Your instructions » Please state how many lines in the entries below contain the string "Dortmund", giving only that number.

(Saved data entries)
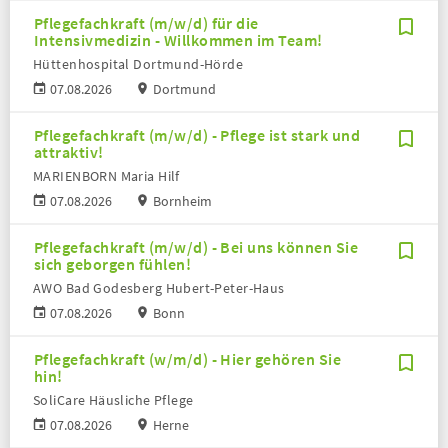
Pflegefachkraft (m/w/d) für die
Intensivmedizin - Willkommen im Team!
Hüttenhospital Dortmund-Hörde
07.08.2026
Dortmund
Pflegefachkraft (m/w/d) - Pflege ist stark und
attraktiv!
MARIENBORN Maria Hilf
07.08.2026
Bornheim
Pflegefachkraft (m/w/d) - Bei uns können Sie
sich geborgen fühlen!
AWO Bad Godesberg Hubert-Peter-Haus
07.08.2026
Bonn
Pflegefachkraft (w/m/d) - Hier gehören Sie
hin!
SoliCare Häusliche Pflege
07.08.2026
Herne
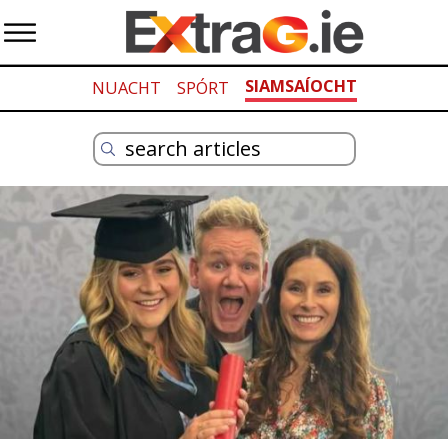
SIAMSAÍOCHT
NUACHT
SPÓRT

Solution to the problem » 2